"LA FORMACIÓN DE UNA CONCIENCIA HISTÓRICA"
La autora logra reunir diferentes opiniones e ideologías que
construyen una opinión sobre la enseñanza de la historia en México.
El reto actual de la enseñanza de la historia consiste en no
limitarse al qué y cómo, sino al por qué y para qué.
Las bondades del programa de libros de texto gratuitos
establecido por Torres Bodet en 1960 son leídos en Jalisco, por José María
Muriá, paradójicamente desde el reclamo regional por una perspectiva de la
historia que supere, precisamente, a la inauguración de este programa, por
diversas razones, se canceló durante tres décadas (de 1960 a 1990) los
contenidos regionales existentes desde las tres últimas décadas del XIX (1872).
Situación que, en medio de dificultades comenzará a resolverse con la publicación
de la Breve historia de Jalisco (Muriá, 1988) y los programas de actualización
de profesores al respecto, lo cual marca el reinició de las historias
regionales con fines pedagógicos.”
La enseñanza de historia se va deteriorando a partir de las
nuevas reformas y de cambios que se han sufrido a través de ellas, sin dejar si
quiera que se dé la oportunidad de notar los frutos de dichos cambios, a esto
se debe agregar el poco interés o tiempo que se le invierte a la materia,
poniendo en duda su presencia en el pan de estudios.
Cabe mencionar que los educadores no consideran que este
artículo vea todo el lado del problema.
Parea las comunidades indígenas se enseña la historia desde
un plano más particular tomando en cuenta su cultura y para darles un sentido
de pertenencia.
Este sentido de pertenencia también se da entre mexicanos
migrantes, ellos son quienes mantienen vivas las tradiciones y costumbres de su
país como efecto de la enseñanza.
Parte II: Homenaje a Mireya Lamoneda
En esta parte se ataca la forma
de enseñanza de la parte histórica en las aulas, de la forma de endulzar los
relatos para adecuarlos a niños que se creen todo lo que escuchan, historias en
las que el mismo docente se engaña y además exige que así sea aprendida, la
educación histórica no debe ser solo impartida en las escuelas, debemos
enriquecer a nuestros alumnos pidiéndoles que ellos también tienen sus propias
ideas y que es válido dudar e investigar, en otras palabras crear un
pensamiento subjetivo y autónomo, muy independiente de la rama educativa.

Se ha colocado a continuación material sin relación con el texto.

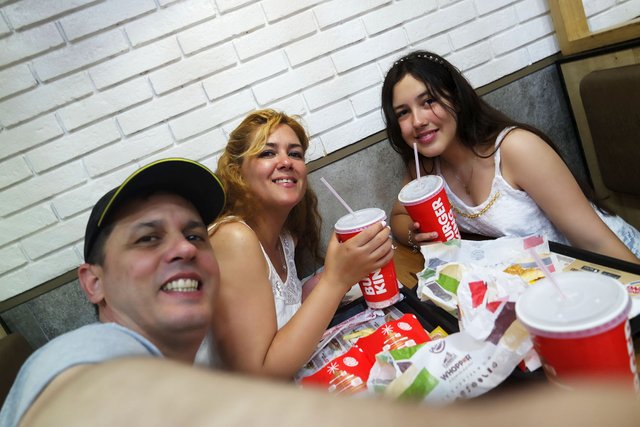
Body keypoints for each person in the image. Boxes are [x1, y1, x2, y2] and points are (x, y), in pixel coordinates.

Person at [0, 158, 226, 427]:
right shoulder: (91, 350)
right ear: (94, 282)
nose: (186, 249)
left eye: (194, 236)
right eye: (148, 238)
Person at [382, 50, 640, 263]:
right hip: (541, 282)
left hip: (611, 263)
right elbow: (399, 218)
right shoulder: (425, 168)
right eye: (403, 112)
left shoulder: (516, 149)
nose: (417, 121)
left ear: (456, 99)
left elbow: (595, 242)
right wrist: (417, 237)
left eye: (428, 101)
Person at [206, 109, 394, 378]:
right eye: (268, 153)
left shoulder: (284, 238)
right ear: (237, 172)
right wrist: (335, 279)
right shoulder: (233, 237)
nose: (286, 162)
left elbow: (275, 315)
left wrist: (335, 275)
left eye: (295, 153)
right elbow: (261, 375)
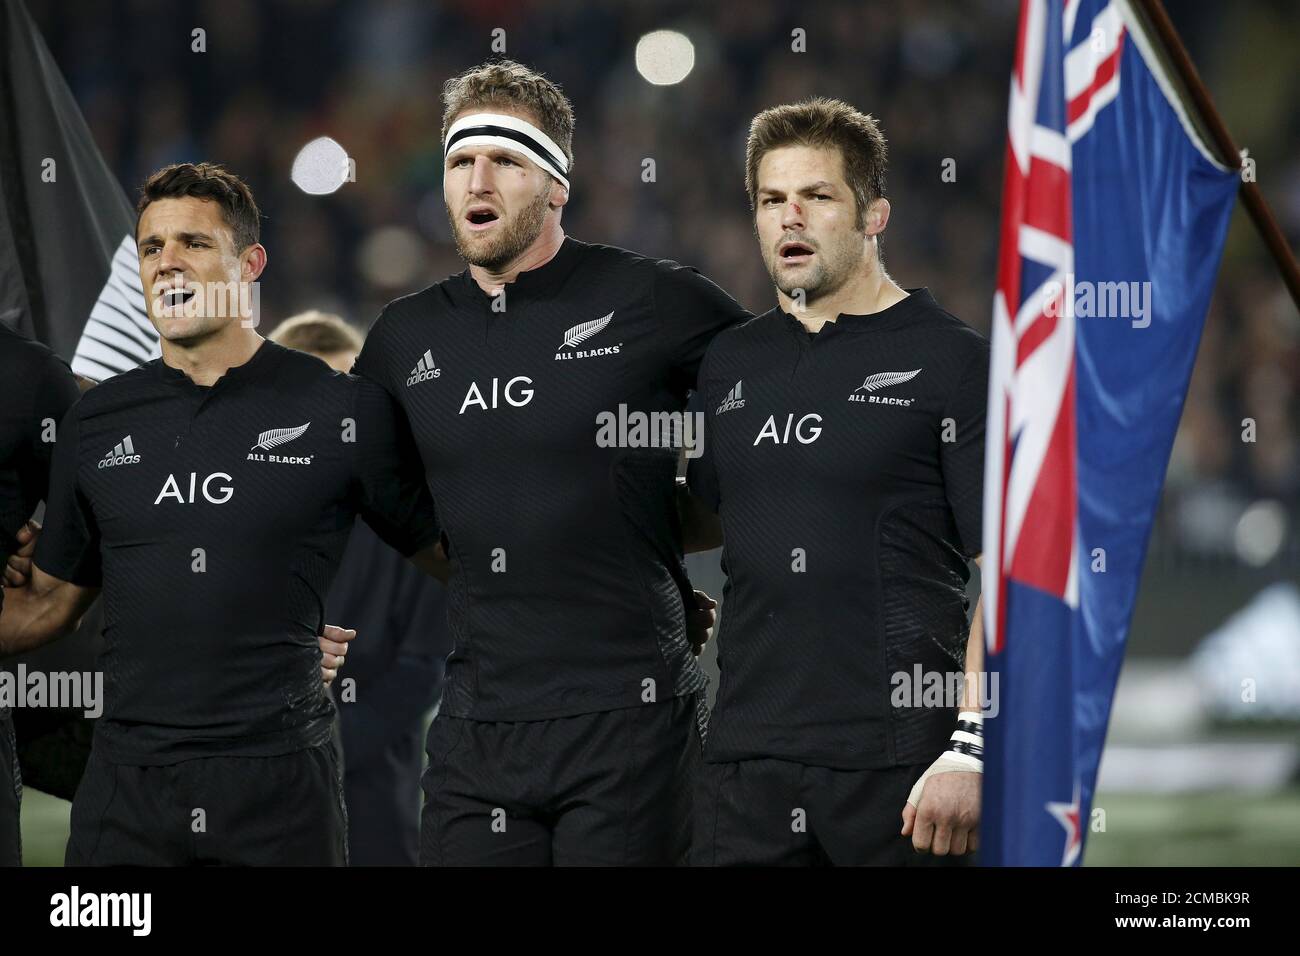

Trata de innovar las formas
de enseñanza de la historia, uno de ellas es tener inmersos a sus estudiantes y
hacerlos parte de esa historia, darles el valor correspondiente de los hechos
que los han llevado hasta donde están, todo esto con el objetivo de ubicarlos
en el proceso y lograr el entendimiento del espacio y tiempo histórico, no solo
se trata de materiales didáctico o aburridos cuestionarios, si no de crear
soluciones a las necesidades del alumnado.